» Instructions for the task:
Work through the data line by line, gathering every line that has the word "actual".

*** Opening Records for the exercise ***

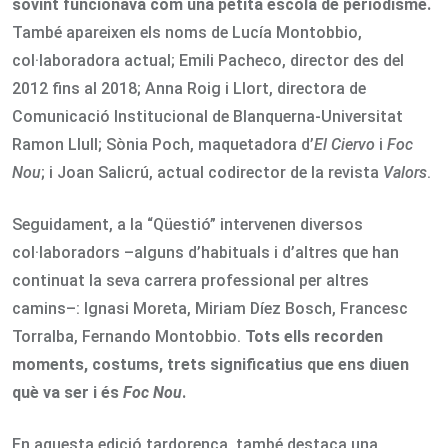
sovint funcionava com una petita escola de periodisme.
També apareixen els noms de Lucía Montobbio,
col·laboradora actual; Emili Pacheco, director des del
2012 fins al 2018; Anna Roig i Llort, directora de
Comunicació Institucional de Blanquerna-Universitat
Ramon Llull; Sònia Poch, maquetadora d’
El Ciervo
i
Foc
Nou
; i Joan Salicrú, actual codirector de la revista
Valors
.
Seguidament, a la “Qüestió” intervenen diversos
col·laboradors –alguns d’habituals i d’altres que han
continuat la seva carrera professional per altres
camins–: Ignasi Moreta, Miriam Díez Bosch, Francesc
Torralba, Fernando Montobbio.
Tots ells recorden
moments, costums, trets significatius que ens diuen
què va ser i és
Foc Nou
.
En aquesta edició tardorenca, també destaca una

*** Closing Records for the exercise ***

» Exercise output:
col·laboradora actual; Emili Pacheco, director des del
; i Joan Salicrú, actual codirector de la revista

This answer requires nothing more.